Antrum Size, Glucagon-like Peptide 1 Levels and Glycemic Control After Sleeve Gastrectomy in Morbid Obese Diabetic Adolescents

Sponsor
Tanta University (Other)
Overall Status
Completed
CT.gov ID
NCT04388059
Collaborator
(none)
18
12

Study Details

Study Description

Brief Summary

Childhood obesity can adversely affect every organ and often has serious consequences. Compare the effect of transection at 2cm vs at 5cm from the pylorus during laparoscopic sleeve gastrectomy on the postoperative weight loss, glucagon-like peptide 1 levels and the glycemic control in morbid obese diabetic adolescents.

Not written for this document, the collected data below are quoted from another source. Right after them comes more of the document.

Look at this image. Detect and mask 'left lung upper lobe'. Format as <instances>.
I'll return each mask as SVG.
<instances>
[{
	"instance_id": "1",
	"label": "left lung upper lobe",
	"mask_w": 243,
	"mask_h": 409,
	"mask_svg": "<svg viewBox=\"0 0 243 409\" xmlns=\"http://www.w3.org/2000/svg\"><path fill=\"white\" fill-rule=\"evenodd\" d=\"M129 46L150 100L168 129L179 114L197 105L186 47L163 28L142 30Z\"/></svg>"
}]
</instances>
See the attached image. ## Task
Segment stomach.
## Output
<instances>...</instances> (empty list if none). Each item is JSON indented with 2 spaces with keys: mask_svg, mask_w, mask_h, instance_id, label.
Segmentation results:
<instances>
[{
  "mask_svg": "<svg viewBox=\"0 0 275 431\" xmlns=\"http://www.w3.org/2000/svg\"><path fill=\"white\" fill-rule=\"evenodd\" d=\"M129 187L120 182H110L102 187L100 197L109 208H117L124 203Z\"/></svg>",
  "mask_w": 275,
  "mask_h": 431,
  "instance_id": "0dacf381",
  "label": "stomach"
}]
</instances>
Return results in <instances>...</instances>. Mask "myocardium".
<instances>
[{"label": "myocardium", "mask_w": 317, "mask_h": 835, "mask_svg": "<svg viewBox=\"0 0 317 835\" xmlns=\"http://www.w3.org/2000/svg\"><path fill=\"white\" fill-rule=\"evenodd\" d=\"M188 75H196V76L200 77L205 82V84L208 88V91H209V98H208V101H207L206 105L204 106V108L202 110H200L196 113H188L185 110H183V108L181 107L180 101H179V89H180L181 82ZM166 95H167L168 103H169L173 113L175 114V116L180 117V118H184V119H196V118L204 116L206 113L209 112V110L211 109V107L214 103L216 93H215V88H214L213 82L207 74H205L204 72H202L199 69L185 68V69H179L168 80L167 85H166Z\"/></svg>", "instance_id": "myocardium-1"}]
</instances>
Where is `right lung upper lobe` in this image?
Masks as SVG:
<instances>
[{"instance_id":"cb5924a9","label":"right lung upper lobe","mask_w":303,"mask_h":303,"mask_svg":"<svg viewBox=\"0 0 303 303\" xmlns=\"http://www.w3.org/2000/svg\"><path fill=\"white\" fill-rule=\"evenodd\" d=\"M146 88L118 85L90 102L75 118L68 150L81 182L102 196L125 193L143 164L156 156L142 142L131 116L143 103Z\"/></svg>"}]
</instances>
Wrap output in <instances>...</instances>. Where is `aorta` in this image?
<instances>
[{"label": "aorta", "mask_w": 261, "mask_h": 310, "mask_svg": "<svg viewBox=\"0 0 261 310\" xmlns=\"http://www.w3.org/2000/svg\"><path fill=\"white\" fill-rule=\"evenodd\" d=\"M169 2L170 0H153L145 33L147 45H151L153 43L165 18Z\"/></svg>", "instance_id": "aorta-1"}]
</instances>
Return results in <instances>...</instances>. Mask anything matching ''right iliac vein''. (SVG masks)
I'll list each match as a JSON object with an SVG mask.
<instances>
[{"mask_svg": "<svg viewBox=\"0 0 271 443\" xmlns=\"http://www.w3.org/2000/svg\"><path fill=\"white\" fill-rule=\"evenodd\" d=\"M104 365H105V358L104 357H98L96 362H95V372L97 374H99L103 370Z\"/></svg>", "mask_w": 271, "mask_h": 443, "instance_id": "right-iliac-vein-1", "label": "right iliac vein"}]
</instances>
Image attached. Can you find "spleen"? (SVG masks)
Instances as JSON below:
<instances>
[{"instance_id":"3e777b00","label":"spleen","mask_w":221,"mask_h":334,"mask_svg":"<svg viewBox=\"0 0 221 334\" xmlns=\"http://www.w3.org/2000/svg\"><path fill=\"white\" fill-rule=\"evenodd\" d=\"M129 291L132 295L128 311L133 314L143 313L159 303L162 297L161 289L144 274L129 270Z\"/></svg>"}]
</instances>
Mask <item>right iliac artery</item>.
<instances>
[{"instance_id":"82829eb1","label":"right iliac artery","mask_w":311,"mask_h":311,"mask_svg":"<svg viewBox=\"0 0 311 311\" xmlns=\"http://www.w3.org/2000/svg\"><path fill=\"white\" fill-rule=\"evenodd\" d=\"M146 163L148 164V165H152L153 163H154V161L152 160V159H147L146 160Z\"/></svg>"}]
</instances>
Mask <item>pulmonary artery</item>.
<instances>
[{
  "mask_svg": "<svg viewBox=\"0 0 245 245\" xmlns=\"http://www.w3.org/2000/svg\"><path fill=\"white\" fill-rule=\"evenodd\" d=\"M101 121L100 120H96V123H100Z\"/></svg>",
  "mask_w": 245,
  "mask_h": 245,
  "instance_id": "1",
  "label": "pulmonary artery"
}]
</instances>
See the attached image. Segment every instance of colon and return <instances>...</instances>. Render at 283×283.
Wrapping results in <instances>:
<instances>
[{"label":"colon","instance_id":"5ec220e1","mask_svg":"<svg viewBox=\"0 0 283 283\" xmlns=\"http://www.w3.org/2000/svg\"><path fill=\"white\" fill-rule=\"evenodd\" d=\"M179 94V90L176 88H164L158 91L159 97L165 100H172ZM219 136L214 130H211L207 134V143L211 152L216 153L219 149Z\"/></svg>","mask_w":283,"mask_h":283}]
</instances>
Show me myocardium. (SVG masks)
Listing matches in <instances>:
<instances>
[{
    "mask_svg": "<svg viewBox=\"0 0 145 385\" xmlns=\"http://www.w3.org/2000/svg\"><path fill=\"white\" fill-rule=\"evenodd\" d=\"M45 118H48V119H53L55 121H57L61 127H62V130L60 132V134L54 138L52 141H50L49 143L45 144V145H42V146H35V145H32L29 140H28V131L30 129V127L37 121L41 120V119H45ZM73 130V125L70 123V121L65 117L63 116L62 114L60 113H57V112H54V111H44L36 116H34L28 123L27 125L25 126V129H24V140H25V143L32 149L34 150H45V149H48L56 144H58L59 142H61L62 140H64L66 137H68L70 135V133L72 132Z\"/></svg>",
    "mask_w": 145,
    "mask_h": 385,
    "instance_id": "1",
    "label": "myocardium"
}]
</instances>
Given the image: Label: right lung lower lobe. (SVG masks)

Condition or Disease Intervention/Treatment Phase
  • Procedure: Laparoscopic sleeve gastrectomy

Detailed Description

This was a retrospective sub-analysis included 18 type 2 diabetic morbidly obese adolescents of both genders from a larger study (performed on 67 patients between December 2014 and December 2015) conducted at pediatric surgery unit, surgical department, Egypt. They were divided in 2 groups, done by 2 surgeons, group A (8 patients) the first stable line was at 2 cm from the pylorus, and group B (10 patients) at 5 cm from the pylorus.

Study Design

Study Type:
Observational
Actual Enrollment :
18 participants
Observational Model:
Case-Control
Time Perspective:
Retrospective
Official Title:
Effect of Antrum Size on Glucagon-like Peptide 1 (GLP1) Levels and Glycemic Control After Sleeve Gastrectomy in Morbid Obese Diabetic Adolescents
Actual Study Start Date :
Dec 1, 2014
Actual Primary Completion Date :
Dec 1, 2015
Actual Study Completion Date :
Dec 1, 2015

Arms and Interventions

Arm Intervention/Treatment
Transection at 2 cm from the pylorus

the effect of transection at 2 cm from the pylorus during Laparoscopic sleeve gastrectomy on the postoperative weight loss, GLP1 levels and the glycemic control in morbid obese diabetic adolescents.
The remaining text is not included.